UN rights chief Volker Turk on Friday said Bazoum’s reported detention conditions “could amount to inhuman and degrading treatment, in violation of international human rights law.”
Top US diplomat Antony Blinken said he was “dismayed” by the military’s refusal to release Bazoum’s family as a “demonstration of goodwill.”
The delegation of Nigerian religious leaders was received by newly appointed Prime Minister Ali Mahaman Lamine Zeine in Niamey, and then strongman General Abdourahamane Tiani, according to Niger’s national television.
The group was headed by Sheikh Bala Lau, leader of the Izala Salafist movement in Nigeria, Niger’s ANP press agency reported.
A source close to the delegation told AFP they had left on the mandate of Tinubu “to douse tension created by the prospect of military intervention by ECOWAS.”
“The clerics are in Niamey to explain to the junta leaders that Nigeria is not fighting Niger and that the decisions taken on Niger are not Nigeria’s but those of ECOWAS as a regional bloc,” the source added.
Lau had earlier in the week led a delegation of clerics who met with Tinubu in Nigeria’s capital Abuja where the mission was discussed, the source said.
On Friday, West African leaders suspended the crisis meeting that had been set for Saturday in Ghana’s capital Accra. Chiefs of staff from the Economic Community of West African States (ECOWAS) cited “technical reasons.”
Sources said the meeting was originally set up to inform the organization’s leaders about “the best options” for activating and deploying the standby force.
“The military option seriously envisaged by ECOWAS is not a war against Niger and its people but a police operation against hostage takers and their accomplices,” Hassoumi Massaoudou, foreign minister in the ousted civilian government, said Saturday.
ECOWAS is determined to stop the sixth military takeover in the region in just three years.
It has severed financial transactions and electricity supplies and closed borders with landlocked Niger, blocking much-needed imports to one of the world’s poorest countries.
ECOWAS had previously issued a seven-day ultimatum to the coup leaders to reinstate Bazoum, but the generals defied the deadline, which expired on Sunday.

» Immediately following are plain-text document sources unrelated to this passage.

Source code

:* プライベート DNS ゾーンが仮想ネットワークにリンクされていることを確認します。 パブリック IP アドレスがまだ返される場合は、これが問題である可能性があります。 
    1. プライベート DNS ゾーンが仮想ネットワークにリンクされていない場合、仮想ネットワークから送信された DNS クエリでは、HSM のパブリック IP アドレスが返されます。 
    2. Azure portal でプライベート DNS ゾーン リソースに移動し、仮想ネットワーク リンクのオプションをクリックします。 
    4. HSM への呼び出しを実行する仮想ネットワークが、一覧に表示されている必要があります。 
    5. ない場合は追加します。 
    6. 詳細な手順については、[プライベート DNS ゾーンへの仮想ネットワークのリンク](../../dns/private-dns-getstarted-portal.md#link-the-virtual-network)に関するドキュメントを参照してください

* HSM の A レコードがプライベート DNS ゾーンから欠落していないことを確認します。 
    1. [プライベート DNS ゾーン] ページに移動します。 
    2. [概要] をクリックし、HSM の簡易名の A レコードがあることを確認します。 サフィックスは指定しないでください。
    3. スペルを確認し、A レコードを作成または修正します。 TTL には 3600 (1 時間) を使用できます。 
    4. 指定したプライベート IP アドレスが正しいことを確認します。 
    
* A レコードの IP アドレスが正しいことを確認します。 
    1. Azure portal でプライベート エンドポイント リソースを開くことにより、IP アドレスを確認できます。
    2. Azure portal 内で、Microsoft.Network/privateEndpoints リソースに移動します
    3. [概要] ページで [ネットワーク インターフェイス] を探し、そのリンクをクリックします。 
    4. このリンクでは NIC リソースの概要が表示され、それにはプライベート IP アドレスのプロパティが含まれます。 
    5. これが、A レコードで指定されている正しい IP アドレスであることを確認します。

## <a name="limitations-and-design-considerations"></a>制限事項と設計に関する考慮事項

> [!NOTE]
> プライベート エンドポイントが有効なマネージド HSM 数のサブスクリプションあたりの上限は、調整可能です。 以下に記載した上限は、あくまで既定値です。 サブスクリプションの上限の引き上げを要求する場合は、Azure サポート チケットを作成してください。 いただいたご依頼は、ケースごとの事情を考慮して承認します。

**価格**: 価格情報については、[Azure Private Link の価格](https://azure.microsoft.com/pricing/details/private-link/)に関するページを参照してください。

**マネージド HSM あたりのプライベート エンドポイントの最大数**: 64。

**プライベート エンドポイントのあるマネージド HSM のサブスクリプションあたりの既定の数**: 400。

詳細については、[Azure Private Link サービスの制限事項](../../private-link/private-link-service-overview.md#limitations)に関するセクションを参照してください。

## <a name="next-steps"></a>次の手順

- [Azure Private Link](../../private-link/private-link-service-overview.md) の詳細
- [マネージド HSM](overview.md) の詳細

Thousands of coup supporters rallied in Niamey on Friday to protest against the ECOWAS plan to send troops.
Protesters gathered near a French military base on the outskirts of Niamey shouting “Down with France, down with ECOWAS.”
Niger’s new leaders have accused former colonial power France, a close Bazoum ally, of being behind the hard-line ECOWAS stance.
France has around 1,500 troops in Niger as part of a force battling an eight-year jihadist insurgency.
It is facing growing hostility across the Sahel, withdrawing its anti-jihadist forces from neighboring Mali and Burkina Faso last year after falling out with military governments that ousted elected leaders.